Le Conseil exécutif des transports urbains durables (CETUD) a lancé hier, mardi 7 juillet 2026 son initiative de mobilité verte baptisée « MoVe ». Ce programme, dont le budget global est évalué à près de 3 milliards de FCFA (soit 5 millions d'euros) pour la période 2024-2028, entend faire des pratiques de la marche et du vélo des compléments privilégiés aux transports collectifs dans l'agglomération dakaroise.
Porté en collaboration avec l'Université Cheikh Anta Diop (UCAD) et financé avec l'appui de la coopération allemande, le projet vise à dynamiser les déplacements actifs en rendant les trajets plus sûrs et plus confortables pour les piétons comme pour les cyclistes, tout en facilitant leur correspondance avec les réseaux de transport en commun.
Lors de la cérémonie de lancement tenue hier, mardi 7 juillet 2026, le recteur de l'Université Cheikh Anta Diop de Dakar (Ucad), Alioune Badara Kandji, a souligné que les grands investissements publics, tels que le Train express régional (TER) et le Bus Rapid Transit (BRT), représentent des progrès considérables. Il a toutefois insisté sur la nécessité de les inscrire résolument dans une approche intermodale, en y intégrant pleinement les mobilités douces. Selon lui, son établissement constitue un terrain d'expérimentation idéal pour ce projet, de par son important potentiel humain et sa capacité à innover. Il a d'ailleurs annoncé la création prochaine, au sein de l'université, d'une chaire dédiée à la mobilité urbaine et aux solutions numériques appliquées au secteur des transports.
De son côté, le directeur général du Conseil exécutif des Transports urbains durables (CETUD), Gora Sarr, a rappelé que Dakar souffre d'une forte concentration de population et d'activités, générant des embouteillages qui nuisent à la compétitivité économique, à la sécurité routière et au cadre de vie. Dans ce contexte, le projet Move a pour ambition d'inscrire durablement la mobilité active dans les politiques d'aménagement, en proposant des alternatives fiables et séduisantes que sont le vélo et la marche.

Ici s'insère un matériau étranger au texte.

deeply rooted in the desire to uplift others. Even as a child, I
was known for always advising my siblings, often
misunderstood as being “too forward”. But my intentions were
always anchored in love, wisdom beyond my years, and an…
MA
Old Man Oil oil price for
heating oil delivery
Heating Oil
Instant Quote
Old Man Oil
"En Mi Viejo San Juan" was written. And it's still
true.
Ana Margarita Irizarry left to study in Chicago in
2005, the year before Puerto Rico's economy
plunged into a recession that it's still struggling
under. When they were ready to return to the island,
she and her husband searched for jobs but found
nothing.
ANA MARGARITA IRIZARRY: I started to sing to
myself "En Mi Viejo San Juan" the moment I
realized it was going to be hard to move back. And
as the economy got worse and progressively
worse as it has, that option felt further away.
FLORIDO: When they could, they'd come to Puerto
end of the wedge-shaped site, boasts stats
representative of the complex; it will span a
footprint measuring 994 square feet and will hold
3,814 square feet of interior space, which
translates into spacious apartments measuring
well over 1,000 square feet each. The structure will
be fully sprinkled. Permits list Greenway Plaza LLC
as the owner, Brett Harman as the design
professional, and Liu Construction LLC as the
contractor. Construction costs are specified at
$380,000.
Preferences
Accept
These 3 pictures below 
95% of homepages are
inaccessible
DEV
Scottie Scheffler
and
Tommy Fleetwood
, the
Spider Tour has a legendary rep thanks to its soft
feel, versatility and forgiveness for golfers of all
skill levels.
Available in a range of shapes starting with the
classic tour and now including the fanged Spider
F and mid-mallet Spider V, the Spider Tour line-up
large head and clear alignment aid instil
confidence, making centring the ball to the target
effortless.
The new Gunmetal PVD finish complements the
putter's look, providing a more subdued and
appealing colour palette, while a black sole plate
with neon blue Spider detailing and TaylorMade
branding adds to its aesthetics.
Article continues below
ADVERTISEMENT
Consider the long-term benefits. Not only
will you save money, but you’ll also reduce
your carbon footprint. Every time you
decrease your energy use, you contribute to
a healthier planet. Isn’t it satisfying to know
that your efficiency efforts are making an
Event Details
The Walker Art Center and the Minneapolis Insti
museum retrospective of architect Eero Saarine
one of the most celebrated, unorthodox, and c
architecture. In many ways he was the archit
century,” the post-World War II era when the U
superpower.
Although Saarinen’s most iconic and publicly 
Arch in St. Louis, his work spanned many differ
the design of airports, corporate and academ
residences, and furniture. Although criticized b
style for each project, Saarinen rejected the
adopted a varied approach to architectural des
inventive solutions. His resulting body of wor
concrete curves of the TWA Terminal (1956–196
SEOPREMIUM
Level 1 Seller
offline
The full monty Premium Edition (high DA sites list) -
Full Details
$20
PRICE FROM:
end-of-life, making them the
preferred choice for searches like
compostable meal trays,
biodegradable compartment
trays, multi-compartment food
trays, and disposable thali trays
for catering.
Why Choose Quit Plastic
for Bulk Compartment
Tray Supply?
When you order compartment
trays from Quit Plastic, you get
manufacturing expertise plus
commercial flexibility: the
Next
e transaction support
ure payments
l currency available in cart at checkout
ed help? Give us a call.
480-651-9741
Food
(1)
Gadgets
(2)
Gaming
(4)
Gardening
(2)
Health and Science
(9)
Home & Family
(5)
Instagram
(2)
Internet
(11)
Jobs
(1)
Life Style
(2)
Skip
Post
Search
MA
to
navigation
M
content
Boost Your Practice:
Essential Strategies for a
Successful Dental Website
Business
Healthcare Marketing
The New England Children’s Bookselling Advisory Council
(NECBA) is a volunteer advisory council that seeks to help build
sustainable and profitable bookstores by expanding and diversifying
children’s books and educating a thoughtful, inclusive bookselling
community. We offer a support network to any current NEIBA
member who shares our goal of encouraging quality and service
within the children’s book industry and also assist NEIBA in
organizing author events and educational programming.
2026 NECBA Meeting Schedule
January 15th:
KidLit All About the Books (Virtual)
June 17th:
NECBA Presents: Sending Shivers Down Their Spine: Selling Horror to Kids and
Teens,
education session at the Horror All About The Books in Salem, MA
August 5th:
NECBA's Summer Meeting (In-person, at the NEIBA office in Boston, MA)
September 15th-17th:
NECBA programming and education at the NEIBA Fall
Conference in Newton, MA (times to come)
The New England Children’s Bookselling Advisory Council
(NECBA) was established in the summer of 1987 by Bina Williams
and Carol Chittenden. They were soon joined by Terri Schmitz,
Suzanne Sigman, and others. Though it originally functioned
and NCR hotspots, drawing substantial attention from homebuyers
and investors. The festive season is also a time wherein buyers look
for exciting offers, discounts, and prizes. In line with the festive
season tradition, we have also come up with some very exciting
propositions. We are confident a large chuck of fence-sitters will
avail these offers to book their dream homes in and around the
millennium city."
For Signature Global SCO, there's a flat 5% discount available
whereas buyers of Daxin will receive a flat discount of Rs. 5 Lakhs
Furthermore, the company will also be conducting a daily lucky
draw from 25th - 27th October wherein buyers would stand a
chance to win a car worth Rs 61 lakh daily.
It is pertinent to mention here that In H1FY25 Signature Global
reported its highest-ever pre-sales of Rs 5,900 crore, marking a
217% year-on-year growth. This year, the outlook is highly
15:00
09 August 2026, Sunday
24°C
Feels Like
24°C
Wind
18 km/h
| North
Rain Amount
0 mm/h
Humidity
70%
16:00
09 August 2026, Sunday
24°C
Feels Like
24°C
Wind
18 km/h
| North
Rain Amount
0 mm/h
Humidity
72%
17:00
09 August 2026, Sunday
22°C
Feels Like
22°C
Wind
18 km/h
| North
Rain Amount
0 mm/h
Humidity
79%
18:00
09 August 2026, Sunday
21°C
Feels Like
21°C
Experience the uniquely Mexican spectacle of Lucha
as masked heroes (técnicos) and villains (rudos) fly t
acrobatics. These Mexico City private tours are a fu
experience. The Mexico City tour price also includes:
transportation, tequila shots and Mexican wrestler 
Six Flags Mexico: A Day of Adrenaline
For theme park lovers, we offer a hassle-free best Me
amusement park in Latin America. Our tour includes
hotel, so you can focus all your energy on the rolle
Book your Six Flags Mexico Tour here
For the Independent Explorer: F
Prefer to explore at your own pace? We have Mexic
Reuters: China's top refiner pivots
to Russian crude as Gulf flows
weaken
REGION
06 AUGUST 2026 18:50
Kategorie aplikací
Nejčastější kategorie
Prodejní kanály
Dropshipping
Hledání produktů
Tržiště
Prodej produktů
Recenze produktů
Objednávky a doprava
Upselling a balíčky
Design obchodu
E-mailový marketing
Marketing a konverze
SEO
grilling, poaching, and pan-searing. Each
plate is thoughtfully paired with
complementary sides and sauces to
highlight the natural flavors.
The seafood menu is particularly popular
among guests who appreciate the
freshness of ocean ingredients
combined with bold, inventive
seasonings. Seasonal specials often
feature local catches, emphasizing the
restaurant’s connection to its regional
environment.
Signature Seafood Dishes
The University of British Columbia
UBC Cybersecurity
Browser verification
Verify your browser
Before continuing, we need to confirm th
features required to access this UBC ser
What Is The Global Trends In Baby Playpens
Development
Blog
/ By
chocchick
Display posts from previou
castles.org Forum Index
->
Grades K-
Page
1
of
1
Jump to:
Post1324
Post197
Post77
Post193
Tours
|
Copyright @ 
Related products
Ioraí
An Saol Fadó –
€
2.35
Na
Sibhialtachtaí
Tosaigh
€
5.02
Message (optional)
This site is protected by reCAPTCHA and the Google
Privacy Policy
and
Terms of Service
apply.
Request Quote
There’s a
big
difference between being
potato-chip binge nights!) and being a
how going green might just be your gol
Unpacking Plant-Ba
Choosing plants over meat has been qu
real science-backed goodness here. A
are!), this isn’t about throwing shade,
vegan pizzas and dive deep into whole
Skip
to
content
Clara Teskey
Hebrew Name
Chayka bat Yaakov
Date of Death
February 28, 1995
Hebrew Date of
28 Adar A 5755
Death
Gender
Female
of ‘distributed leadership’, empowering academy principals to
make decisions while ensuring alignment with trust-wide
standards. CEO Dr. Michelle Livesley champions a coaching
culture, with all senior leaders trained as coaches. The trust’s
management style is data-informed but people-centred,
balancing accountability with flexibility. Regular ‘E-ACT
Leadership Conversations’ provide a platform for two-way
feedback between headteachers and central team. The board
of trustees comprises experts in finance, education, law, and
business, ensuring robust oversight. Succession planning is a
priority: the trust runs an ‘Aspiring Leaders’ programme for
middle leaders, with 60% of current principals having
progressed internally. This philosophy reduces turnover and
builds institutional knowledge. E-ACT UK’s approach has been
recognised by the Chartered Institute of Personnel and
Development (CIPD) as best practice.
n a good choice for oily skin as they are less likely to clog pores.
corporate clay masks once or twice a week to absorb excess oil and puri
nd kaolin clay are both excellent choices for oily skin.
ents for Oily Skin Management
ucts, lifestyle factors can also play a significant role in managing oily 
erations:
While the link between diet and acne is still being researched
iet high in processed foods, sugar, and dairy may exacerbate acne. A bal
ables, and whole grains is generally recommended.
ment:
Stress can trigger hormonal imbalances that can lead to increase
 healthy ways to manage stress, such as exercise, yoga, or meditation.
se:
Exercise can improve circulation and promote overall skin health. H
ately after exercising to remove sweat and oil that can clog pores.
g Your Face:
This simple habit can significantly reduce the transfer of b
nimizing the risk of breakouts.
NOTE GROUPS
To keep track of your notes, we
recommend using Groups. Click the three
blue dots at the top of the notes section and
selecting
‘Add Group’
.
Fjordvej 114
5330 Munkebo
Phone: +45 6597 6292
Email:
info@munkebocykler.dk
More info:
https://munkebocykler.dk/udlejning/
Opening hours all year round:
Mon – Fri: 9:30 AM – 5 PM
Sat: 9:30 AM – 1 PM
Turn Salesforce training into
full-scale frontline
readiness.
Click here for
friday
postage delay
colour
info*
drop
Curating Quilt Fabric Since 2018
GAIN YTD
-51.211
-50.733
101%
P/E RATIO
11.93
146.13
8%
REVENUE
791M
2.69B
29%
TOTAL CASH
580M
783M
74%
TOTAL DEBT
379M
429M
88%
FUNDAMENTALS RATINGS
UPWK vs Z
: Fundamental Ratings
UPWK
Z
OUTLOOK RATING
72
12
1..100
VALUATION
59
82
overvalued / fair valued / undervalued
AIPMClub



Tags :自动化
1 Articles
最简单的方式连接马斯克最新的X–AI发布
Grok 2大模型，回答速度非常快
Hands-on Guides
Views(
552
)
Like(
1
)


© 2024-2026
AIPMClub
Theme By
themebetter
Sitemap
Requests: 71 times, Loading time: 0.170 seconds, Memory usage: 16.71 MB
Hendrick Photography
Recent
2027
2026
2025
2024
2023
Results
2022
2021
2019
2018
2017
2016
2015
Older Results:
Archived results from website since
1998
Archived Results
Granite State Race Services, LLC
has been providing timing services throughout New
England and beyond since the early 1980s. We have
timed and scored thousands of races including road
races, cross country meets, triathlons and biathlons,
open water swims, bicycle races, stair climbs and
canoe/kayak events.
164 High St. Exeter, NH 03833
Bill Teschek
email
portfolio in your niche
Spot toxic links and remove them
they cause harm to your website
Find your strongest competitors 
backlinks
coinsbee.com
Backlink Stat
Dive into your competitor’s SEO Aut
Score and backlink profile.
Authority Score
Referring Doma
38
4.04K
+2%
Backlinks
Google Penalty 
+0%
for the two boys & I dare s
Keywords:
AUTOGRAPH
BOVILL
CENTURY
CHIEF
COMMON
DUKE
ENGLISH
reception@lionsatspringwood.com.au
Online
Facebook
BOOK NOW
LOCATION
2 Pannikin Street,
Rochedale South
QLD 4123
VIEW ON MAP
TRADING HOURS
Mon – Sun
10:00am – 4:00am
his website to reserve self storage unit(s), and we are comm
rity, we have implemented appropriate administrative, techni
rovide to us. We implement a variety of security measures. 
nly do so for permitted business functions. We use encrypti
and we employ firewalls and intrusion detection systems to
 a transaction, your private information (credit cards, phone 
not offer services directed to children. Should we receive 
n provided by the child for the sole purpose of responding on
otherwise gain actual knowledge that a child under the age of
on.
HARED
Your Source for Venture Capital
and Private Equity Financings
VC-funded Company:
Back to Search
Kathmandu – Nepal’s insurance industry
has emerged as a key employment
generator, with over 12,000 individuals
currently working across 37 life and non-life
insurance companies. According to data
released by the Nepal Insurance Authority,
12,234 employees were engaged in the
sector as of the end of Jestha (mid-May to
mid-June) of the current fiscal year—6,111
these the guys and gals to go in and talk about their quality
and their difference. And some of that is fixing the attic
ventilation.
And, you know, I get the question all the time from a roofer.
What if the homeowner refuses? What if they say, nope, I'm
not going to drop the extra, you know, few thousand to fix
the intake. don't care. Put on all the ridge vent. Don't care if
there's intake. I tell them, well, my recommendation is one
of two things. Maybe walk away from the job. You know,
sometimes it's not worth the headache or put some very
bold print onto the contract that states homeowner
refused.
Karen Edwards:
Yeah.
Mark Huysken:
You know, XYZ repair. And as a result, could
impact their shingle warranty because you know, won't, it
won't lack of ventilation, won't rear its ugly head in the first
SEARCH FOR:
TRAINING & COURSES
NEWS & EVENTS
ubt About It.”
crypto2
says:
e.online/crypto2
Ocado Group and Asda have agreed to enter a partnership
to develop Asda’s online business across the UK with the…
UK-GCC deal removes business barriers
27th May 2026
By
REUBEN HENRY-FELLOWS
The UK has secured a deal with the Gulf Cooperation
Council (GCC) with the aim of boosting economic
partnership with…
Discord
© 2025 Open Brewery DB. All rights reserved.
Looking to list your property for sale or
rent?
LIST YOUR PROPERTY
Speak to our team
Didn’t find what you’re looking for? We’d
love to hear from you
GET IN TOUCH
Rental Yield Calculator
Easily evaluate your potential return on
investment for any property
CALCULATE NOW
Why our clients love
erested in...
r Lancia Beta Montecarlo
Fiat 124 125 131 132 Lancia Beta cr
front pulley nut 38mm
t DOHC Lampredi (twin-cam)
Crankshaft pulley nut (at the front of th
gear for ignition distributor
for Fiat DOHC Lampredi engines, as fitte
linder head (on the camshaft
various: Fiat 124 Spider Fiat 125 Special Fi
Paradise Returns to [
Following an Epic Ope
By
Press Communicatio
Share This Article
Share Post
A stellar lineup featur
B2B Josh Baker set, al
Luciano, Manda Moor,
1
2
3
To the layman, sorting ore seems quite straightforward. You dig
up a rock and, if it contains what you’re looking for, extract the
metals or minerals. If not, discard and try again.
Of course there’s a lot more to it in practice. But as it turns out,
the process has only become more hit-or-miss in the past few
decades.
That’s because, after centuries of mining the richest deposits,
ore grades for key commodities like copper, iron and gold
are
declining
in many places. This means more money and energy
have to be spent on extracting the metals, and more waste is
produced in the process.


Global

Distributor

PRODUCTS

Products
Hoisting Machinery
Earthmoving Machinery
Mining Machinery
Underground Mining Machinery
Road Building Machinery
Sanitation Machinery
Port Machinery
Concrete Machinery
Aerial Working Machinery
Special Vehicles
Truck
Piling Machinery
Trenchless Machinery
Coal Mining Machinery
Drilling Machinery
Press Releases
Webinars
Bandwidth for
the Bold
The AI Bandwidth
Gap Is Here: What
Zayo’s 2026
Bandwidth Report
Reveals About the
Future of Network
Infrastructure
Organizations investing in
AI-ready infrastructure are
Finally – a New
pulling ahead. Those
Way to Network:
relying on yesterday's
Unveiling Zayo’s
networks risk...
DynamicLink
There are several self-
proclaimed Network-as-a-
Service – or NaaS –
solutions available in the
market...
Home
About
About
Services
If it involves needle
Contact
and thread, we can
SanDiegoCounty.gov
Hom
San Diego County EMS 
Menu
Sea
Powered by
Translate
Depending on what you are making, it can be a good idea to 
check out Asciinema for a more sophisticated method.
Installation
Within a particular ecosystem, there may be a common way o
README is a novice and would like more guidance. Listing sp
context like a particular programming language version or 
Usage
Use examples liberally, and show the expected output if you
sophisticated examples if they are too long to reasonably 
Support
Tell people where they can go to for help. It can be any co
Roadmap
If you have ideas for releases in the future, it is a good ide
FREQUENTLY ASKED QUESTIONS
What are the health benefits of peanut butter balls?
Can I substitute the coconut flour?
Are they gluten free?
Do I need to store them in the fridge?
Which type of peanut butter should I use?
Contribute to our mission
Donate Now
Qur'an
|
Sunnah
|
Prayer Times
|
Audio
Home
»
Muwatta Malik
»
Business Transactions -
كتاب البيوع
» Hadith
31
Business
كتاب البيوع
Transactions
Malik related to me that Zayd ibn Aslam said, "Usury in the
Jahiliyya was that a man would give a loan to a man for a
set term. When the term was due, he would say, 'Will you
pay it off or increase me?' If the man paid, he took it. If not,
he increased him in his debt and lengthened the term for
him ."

Parmi les actions concrètes prévues, Gora Sarr a cité la mise en place d'un comité de pilotage dédié, l'élaboration de feuilles de route spécifiques à la marche et au cyclisme, ainsi que l'amélioration de l'accès piétonnier aux arrêts de bus et de train. Le dispositif inclut également le déploiement d'un service pilote de vélos en libre-service sur le campus de l'UCAD, associé à la formation de plus de 250 étudiants à leur utilisation.
Enfin, la cheffe adjointe de la coopération à l'ambassade d'Allemagne, Nina Neubecker, a souligné que le projet MoVe favorisera une mobilité urbaine plus efficace, équitable et durable, en prenant en compte les besoins spécifiques des femmes, des jeunes, des personnes en situation de handicap et des usagers les plus vulnérables. Elle a également rappelé que le secteur des transports est responsable d'environ 75 % de la consommation énergétique et constitue la première source d'émissions de gaz à effet de serre. Le projet MoVe contribuera ainsi à créer un environnement plus favorable à la mobilité active à travers trois principaux volets complémentaires
Le premier volet est consacré au renforcement de la gouvernance et de la planification de la mobilité active. Il prévoit notamment la mise en place d'un comité de pilotage dédié, l'élaboration de stratégies régionales en faveur de la marche et du vélo, la conception de six plans d'action thématiques portant notamment sur la sécurité routière, les réseaux piétons, les corridors verts, les pistes cyclables, la sécurité des femmes et des enfants, ainsi que la coordination entre urbanisme et transport. Des actions de renforcement des capacités des décideurs viendront accompagner cette dynamique.
Le deuxième volet vise l'amélioration de l'accessibilité aux transports publics grâce à une démarche participative associant les collectivités territoriales, les opérateurs de transport, les organisations de la société civile et les autres parties prenantes. Le projet développera également des outils de référence pour la planification et la mise en œuvre des politiques de mobilité active, intégrant notamment les enjeux de genre et d'inclusion. Des actions d'urbanisme tactique et un projet pilote de corridor vert permettront d'améliorer la sécurité et le confort des déplacements des piétons vers les transports collectifs.
Enfin, le troisième volet porte sur la promotion de l'utilisation du vélo à travers la mise en œuvre d'un projet pilote de vélo partagé sur le campus de l'Université Cheikh Anta Diop (UCAD), identifié comme un site particulièrement favorable en raison de ses importants déplacements internes, de son environnement sécurisé et de sa forte population estudiantine. Le projet prévoit également la formation de plusieurs centaines d'étudiantes et d'étudiants à la pratique du vélo ainsi que le développement d'approches méthodologiques destinées à favoriser son utilisation dans les déplacements quotidiens.